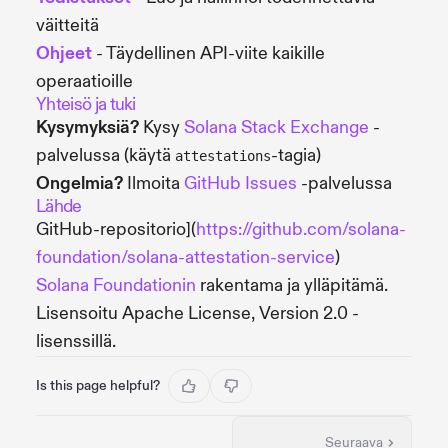
väitteitä
Ohjeet
- Täydellinen API-viite kaikille
operaatioille
Yhteisö ja tuki
Kysymyksiä?
Kysy
Solana Stack Exchange
-
palvelussa (käytä
-tagia)
attestations
Ongelmia?
Ilmoita
GitHub Issues
-palvelussa
Lähde
GitHub-repositorio](
https://github.com/solana-
foundation/solana-attestation-service
)
Solana Foundationin
rakentama ja ylläpitämä.
Lisensoitu Apache License, Version 2.0 -
lisenssillä.
Is this page helpful?
Seuraava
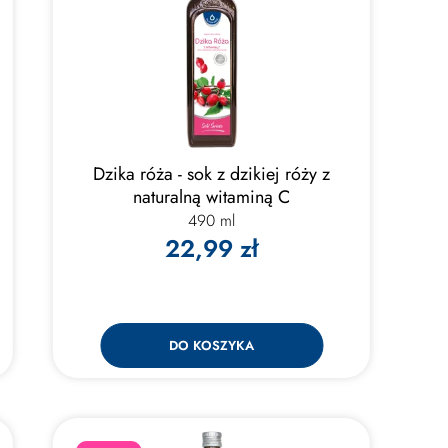
Dzika róża - sok z dzikiej róży z
naturalną witaminą C
490 ml
22,99 zł
DO KOSZYKA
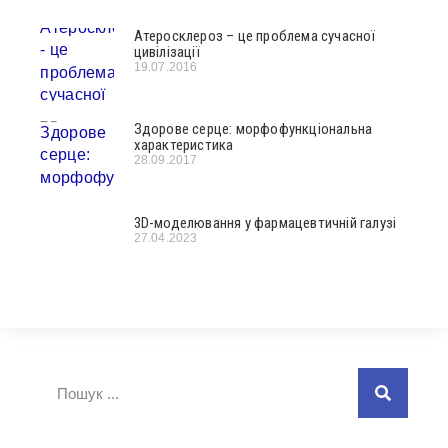
Атеросклероз – це проблема сучасної
цивілізації
19.07.2016
Здорове серце: морфофункціональна
характеристика
28.09.2017
3D-моделювання у фармацевтичній галузі
27.04.2023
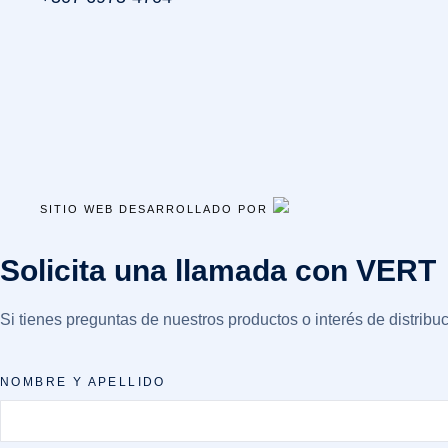
SITIO WEB DESARROLLADO POR
Solicita una llamada con VERT
Si tienes preguntas de nuestros productos o interés de distribu
NOMBRE Y APELLIDO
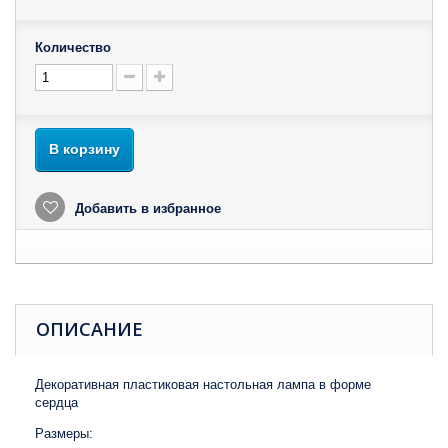
Количество
В корзину
Добавить в избранное
ОПИСАНИЕ
Декоративная пластиковая настольная лампа в форме
сердца
Размеры:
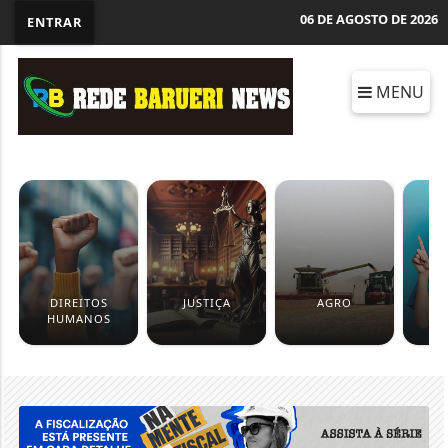
06 DE AGOSTO DE 2026
ENTRAR
MENU
DIREITOS
JUSTIÇA
AGRO
HUMANOS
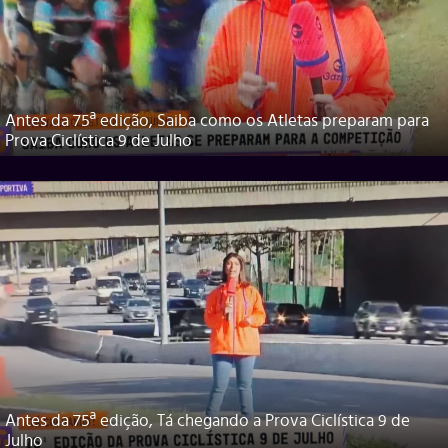
Antes da 75ª edição, Saiba como os Atletas preparam para
Prova Ciclística 9 de Julho
Antes da 75ª edição, Tá chegando a Prova Ciclística 9 de
Julho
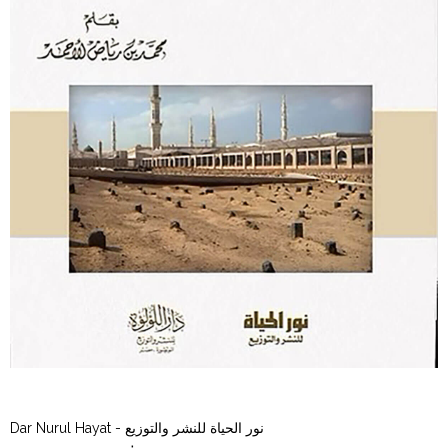
Dar Nurul Hayat - نور الحياة للنشر والتوزيع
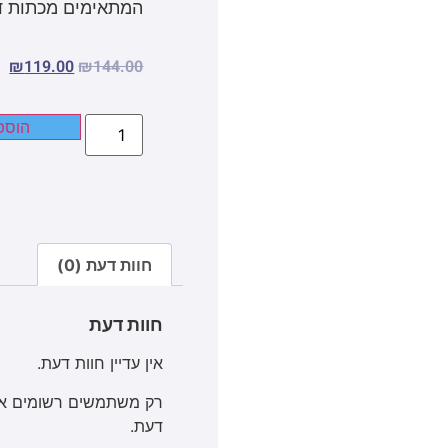
המתאימים מכתות ד 
₪
119.00
₪
144.00
הוספ
חוות דעת (0)
חוות דעת
אין עדיין חוות דעת.
רק משתמשים רשומים אשר
דעת.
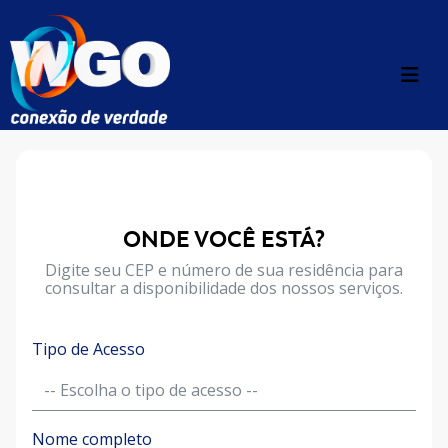
ONDE VOCÊ ESTÁ?
Digite seu CEP e número de sua residência para
consultar a disponibilidade dos nossos serviços.
Tipo de Acesso
Nome completo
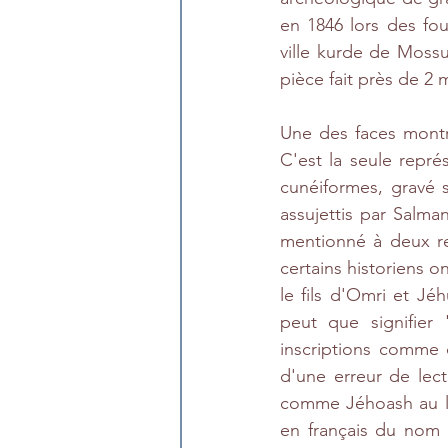
en 1846 lors des foui
ville kurde de Mossu
pièce fait près de 2
Une des faces montre
C'est la seule repré
cunéiformes, gravé s
assujettis par Salm
mentionné à deux rep
certains historiens on
le fils d'Omri et Jé
peut que signifier
inscriptions comme c
d'une erreur de lect
comme Jéhoash au li
en français du nom d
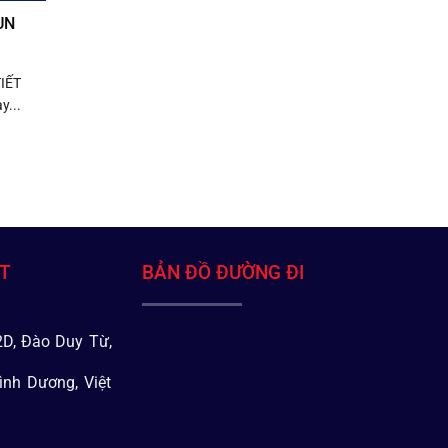
UN
IẾT
y...
ÁT
BẢN ĐỒ ĐƯỜNG ĐI
D, Đào Duy Từ,
ình Dương, Việt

**********

Among the lines above, find those with the word "comme" and list them.

**Task solution:**
inscriptions comme c
comme Jéhoash au li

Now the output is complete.